In the context of community, it just makes sense, Ade said. “It’s part of the priest’s job anywhere to lift up gifts of other people,” he said. “Mark is an extraordinary teacher; it’s not my best skill so I rejoice in that. I think that’s great so let me take some things off your plate so you can be your best at that.”

At the same time, sharing the ministry affords him the opportunity to reinvent a vision for his own ministry: “for a long time, I was point person for buildings and grounds. I just came back from sabbatical and said I’d like to do some other things, newcomer incorporation because you can burn out on something. I felt like I want to have a new vision, to do more pastoral care. It gives us freedom to move the pieces around here.”

It is similar to co-rectorships in that “canonically speaking, there is the office of the rector and two people who share that ministry. We see ourselves that way. For example, if we were in a vestry meeting and there was a need to vote and the rector’s vote needed to be cast, we would have one vote, not two.” If they disagree, “we talk it out in the context of community,” he said.

St. John’s is known as “liturgically funky in some ways, and in other ways, very conservative theologically“ and is preparing to replace church pews with stackable chairs, according to Ade.

The liturgically “funky” part means: “The bishop has given us permission to borrow from the whole banquet of our liturgical tradition and from Jewish tradition, evangelical Protestantism, and from the Roman Catholic Church,” Ade said.

Each week in Lent, for example, the congregation gathers at the baptismal font at the church entryway for intercessions and catechumens are blessed. All Souls celebrations have incorporated, from Latin American traditions, ‘Dia de los Muertos’ altars crowded with mementos acknowledging that loved ones “are in Christ’s care”, as well as the recitation of the Kaddish, the Jewish prayers for the dead.
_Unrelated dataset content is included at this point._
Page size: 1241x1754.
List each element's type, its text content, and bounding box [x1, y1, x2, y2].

Recently, St. John’s hosted a two-week theatrical run of “the Elephant Man” and has named the Ensemble “N2K” — Juilliard-trained musicians Katherine Cash and the Rev. Norm Freeman — as artists-in-residence.
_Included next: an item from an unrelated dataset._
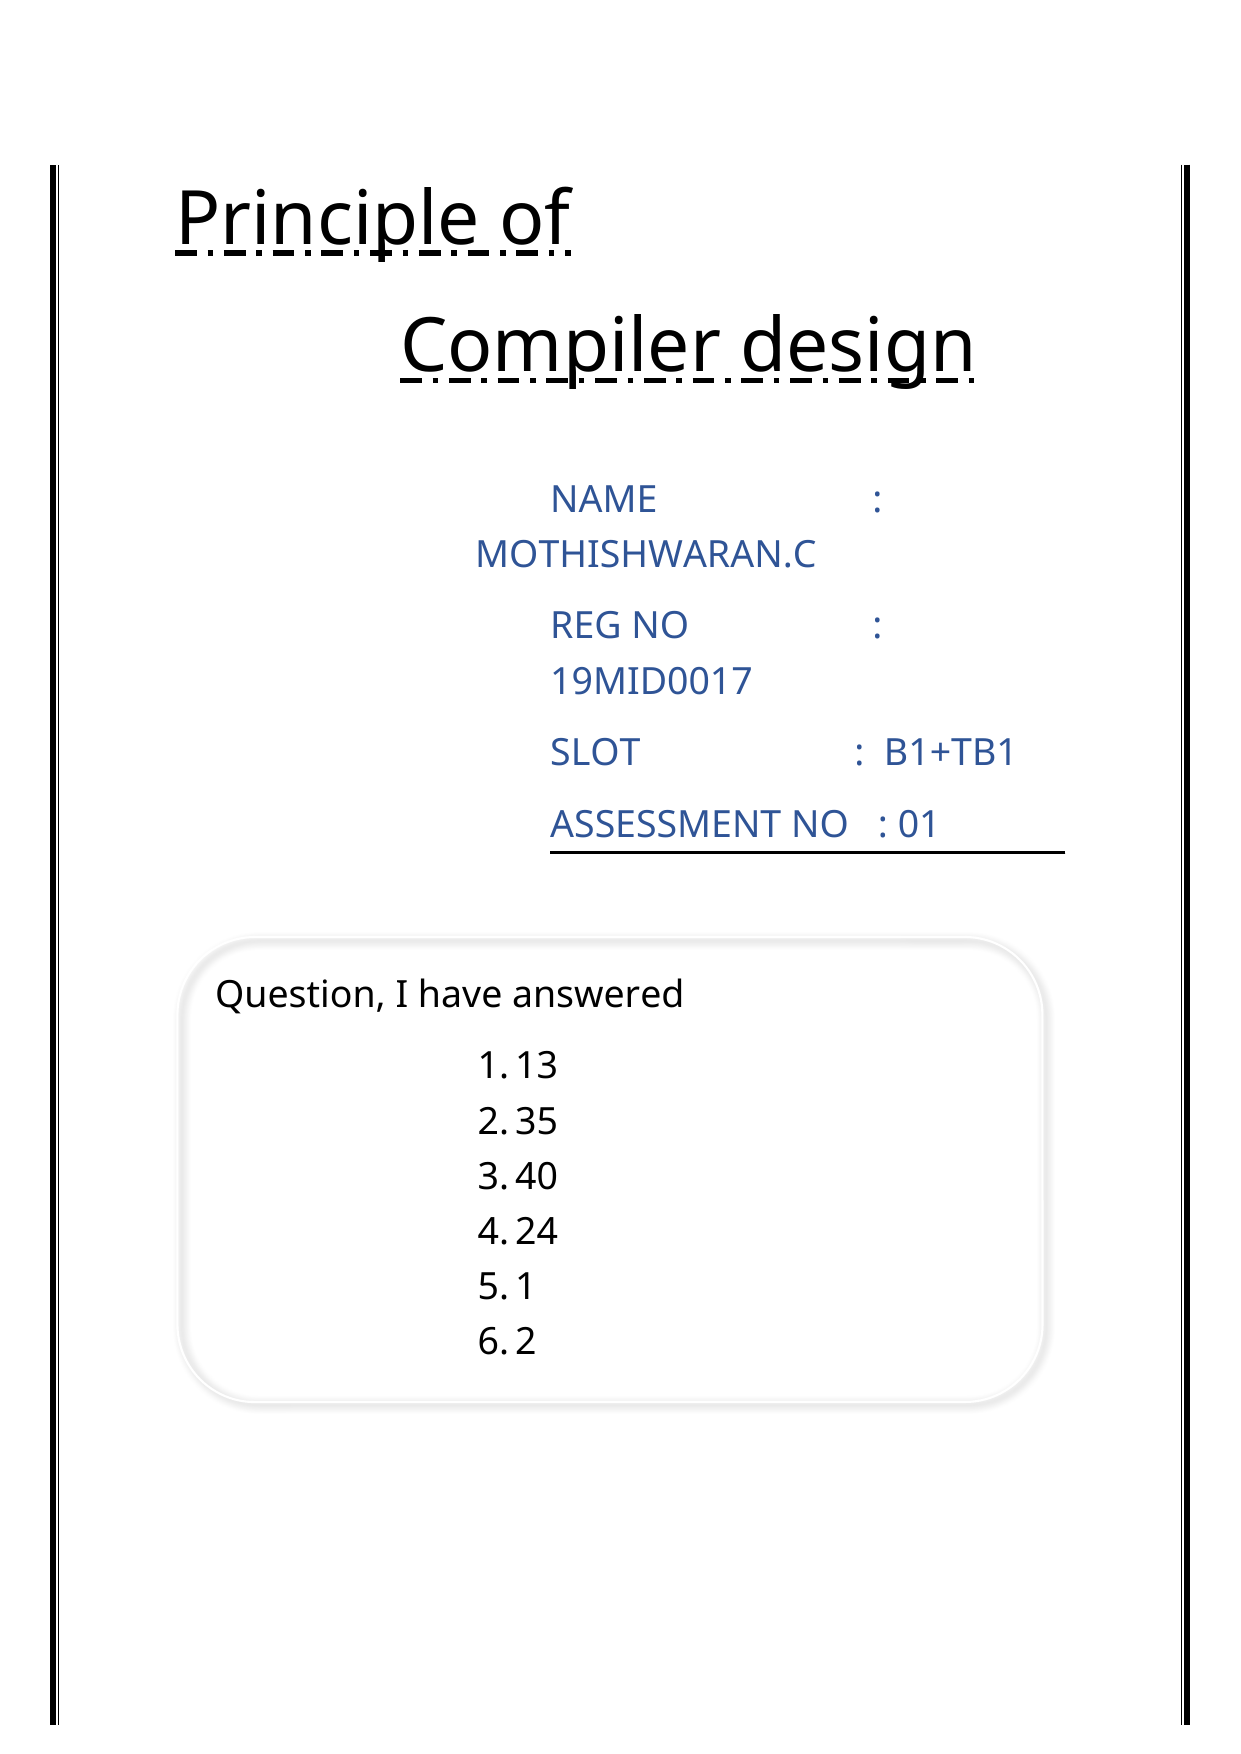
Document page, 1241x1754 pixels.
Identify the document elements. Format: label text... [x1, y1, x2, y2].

And, when local officials dedicated a nearby rail transit station on a Sunday, “the entire congregation processed with incense and holy water, and blessed the station and trains as they came by.”

Once again, the duality of pro-cathedral and community church is present as the congregation grapples with “opening up its identity” in the face of 21st century realities, Kowalewski said.
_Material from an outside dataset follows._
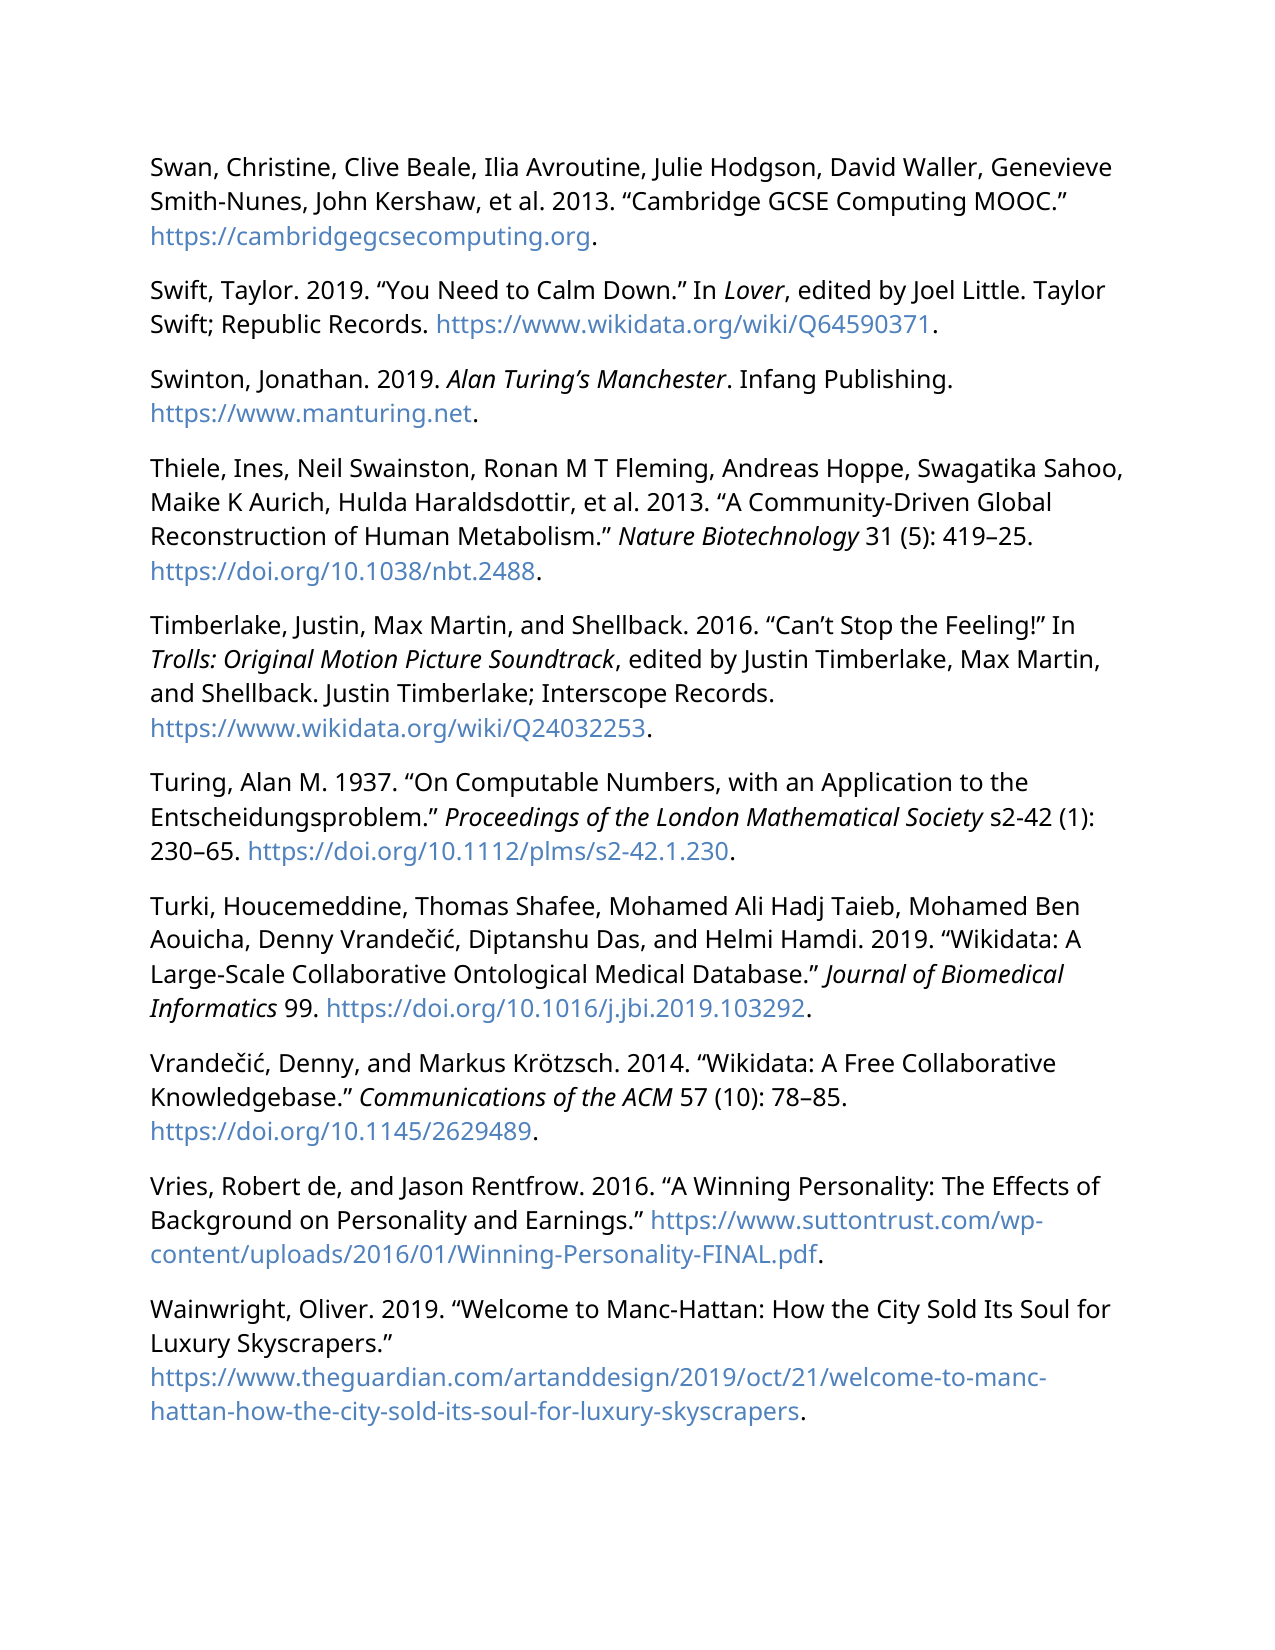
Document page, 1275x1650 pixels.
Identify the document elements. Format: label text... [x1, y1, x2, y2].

“We think one of the things about the new downtown is that it also is very diverse population and that’s what’s exciting about St. John’s, too,” he said.

“We try to intentionally create a community that is culturally diverse. We are trying to have a progressive social witness that the Episcopal Church is great at, on the one hand. But, also to present it in the way we present the Gospel of Jesus Christ — in a clear way and not an apologetic way – that gives people something to believe in as well, so that the social witness comes out of a clear proclamation of the Kingdom of God and the Gospel.”

— The Rev. Pat McCaughan is a correspondent for the Episcopal News Service.